Origin: Community of Madrid.

Origin: Community of Madrid

The knuckle is the part of the pig's leg that is located between the union of the two bones of the leg where the elbow is formed. Its texture is homogeneous, not very fibrous. Its color is usually pink or purplish red and the fat has a shiny appearance. The ham hock is one of the juiciest parts and has a large amount of fat infiltration

Properties and benefits:

The knuckle is rich in minerals such as iron, zinc, magnesium, phosphorus and potassium. Its high content of polyphenols helps us against cardiovascular diseases as they are a powerful antioxidant and anti-inflammatory, and the oleic acid it contains also protects us against cardiovascular diseases as it increases good cholesterol.

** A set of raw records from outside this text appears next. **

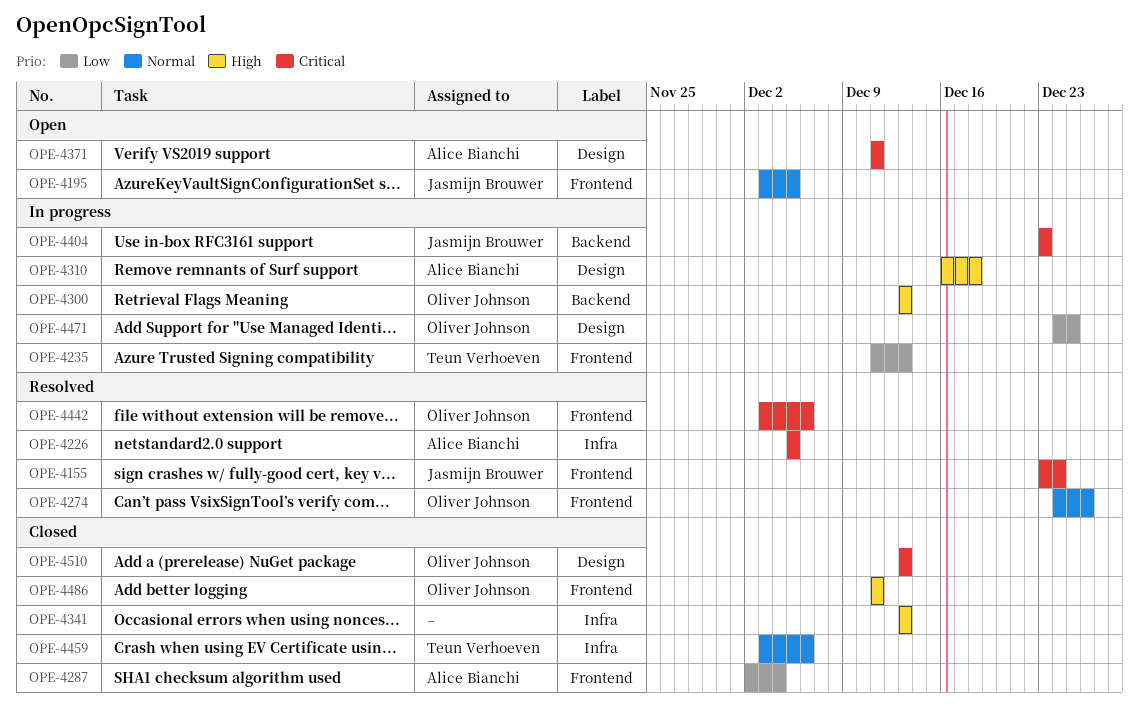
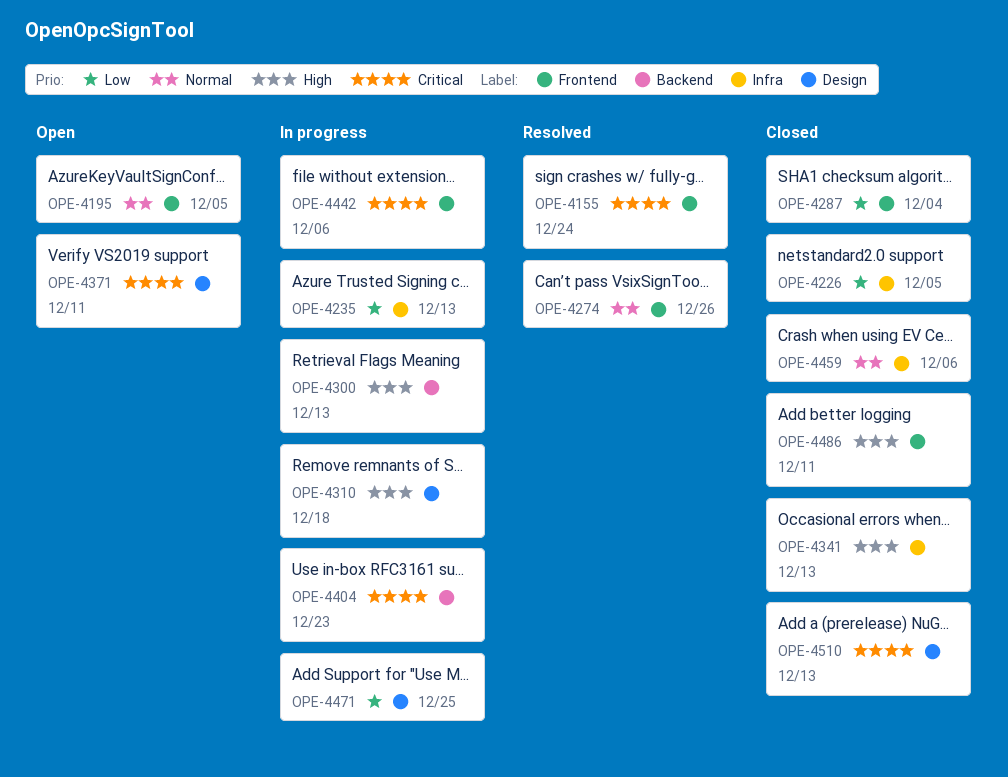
OPE-4226, status: Resolved -> Closed
OPE-4226, priority: Critical -> Low
OPE-4235, label: Frontend -> Infra
OPE-4442, status: Resolved -> In progress

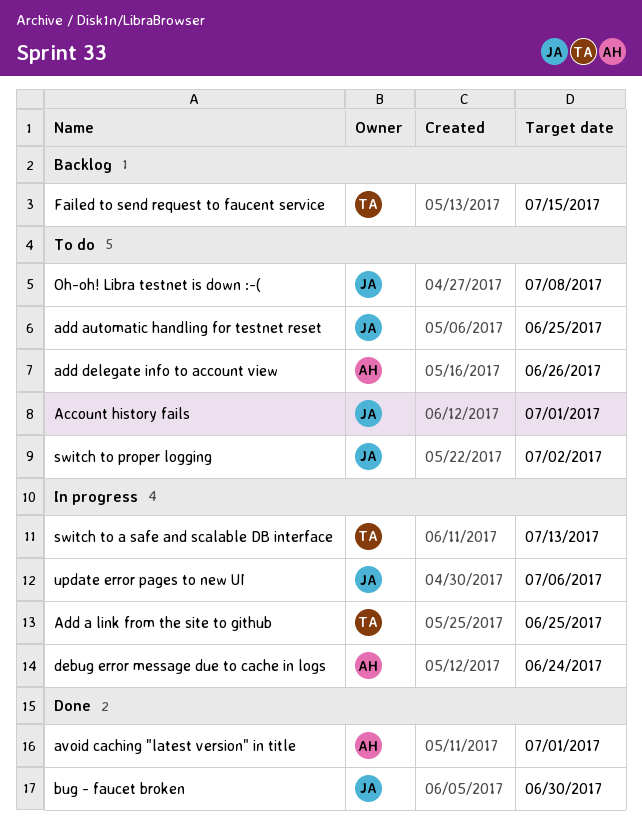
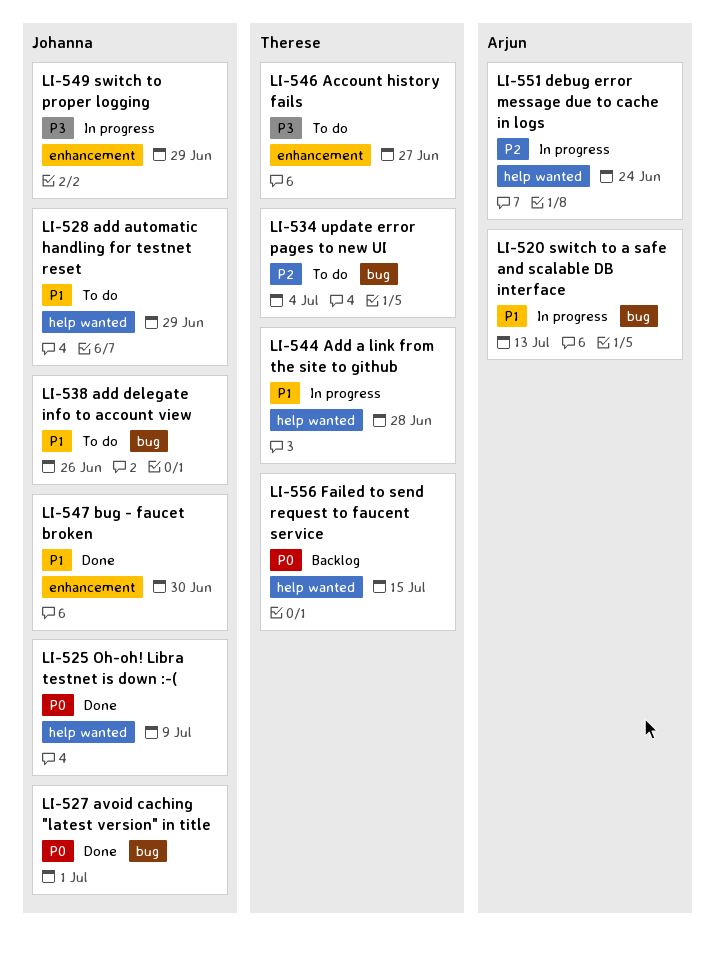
Account history fails, owner: Johanna -> Therese
Account history fails, due: Jul 1 -> Jun 27
Add a link from the site to github, due: Jun 25 -> Jun 28
add automatic handling for testnet reset, due: Jun 25 -> Jun 29
add delegate info to account view, owner: Arjun -> Johanna
avoid caching "latest version" in title, owner: Arjun -> Johanna
Oh-oh! Libra testnet is down :-(, status: To do -> Done
Oh-oh! Libra testnet is down :-(, due: Jul 8 -> Jul 9
switch to a safe and scalable DB interface, owner: Therese -> Arjun
switch to proper logging, status: To do -> In progress
switch to proper logging, due: Jul 2 -> Jun 29
update error pages to new UI, status: In progress -> To do
update error pages to new UI, owner: Johanna -> Therese
update error pages to new UI, due: Jul 6 -> Jul 4

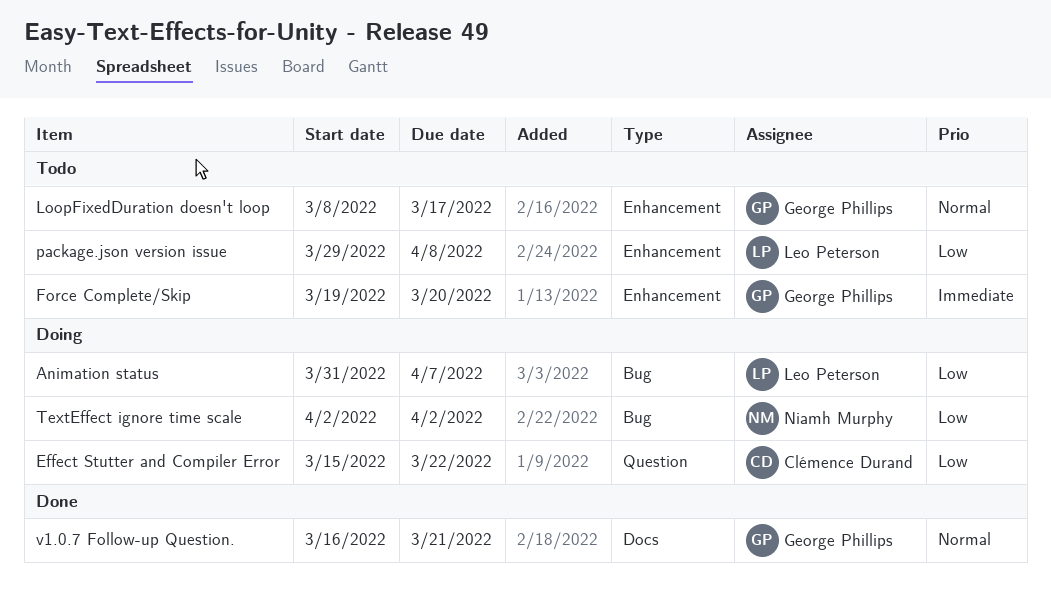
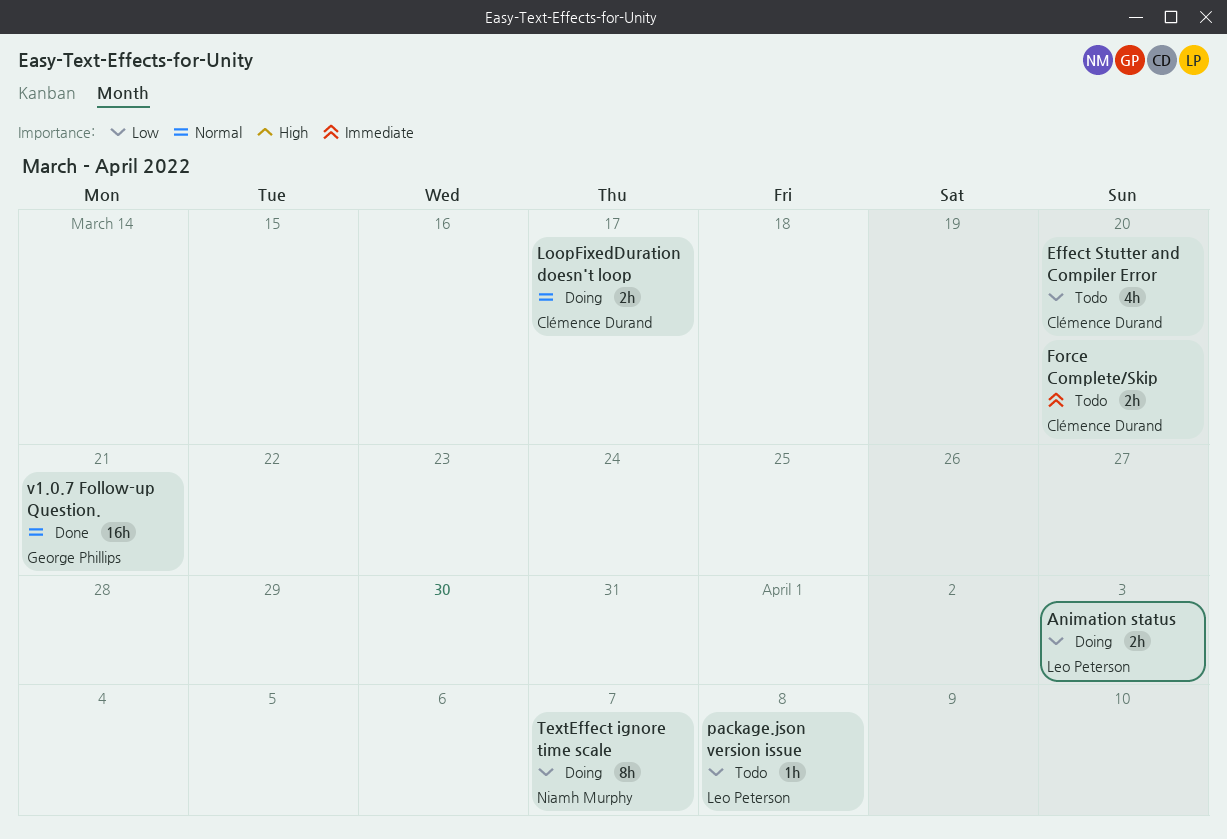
Animation status, due: Apr 7 -> Apr 3
Effect Stutter and Compiler Error, status: Doing -> Todo
Effect Stutter and Compiler Error, due: Mar 22 -> Mar 20
Force Complete/Skip, owner: George Phillips -> Clémence Durand
LoopFixedDuration doesn't loop, status: Todo -> Doing
LoopFixedDuration doesn't loop, owner: George Phillips -> Clémence Durand
TextEffect ignore time scale, due: Apr 2 -> Apr 7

The vitamins it contains are of the B group and also vitamin E which helps to improve cholesterol levels. It contains virtually no carbohydrates

Nutritional value per 100 grams:

Energy: 247.8 Kcal
Fat: 12.2 grams
Carbohydrates: 1.0 gr
Sugars: 5.0 g
Protein: 33.5 g
Salt: 3.6 gr

Preservation and tips:

Serrano cured shoulder knuckle should be kept in a cool, dry place away from direct sunlight

Store in a cool, dry place away from direct sunlight

Recete and uses in the kitchen:

The best way to use it is in the kitchen

The best way to consume the Serrano cured knuckle is in the oven; to do this place the knuckle previously cooked for 40 minutes in an oven tray, with a leek, an onion, 6 ripe tomatoes, two cloves of garlic and a glass of white wine, water, thyme and salt. Bake until the meat is done and juicy.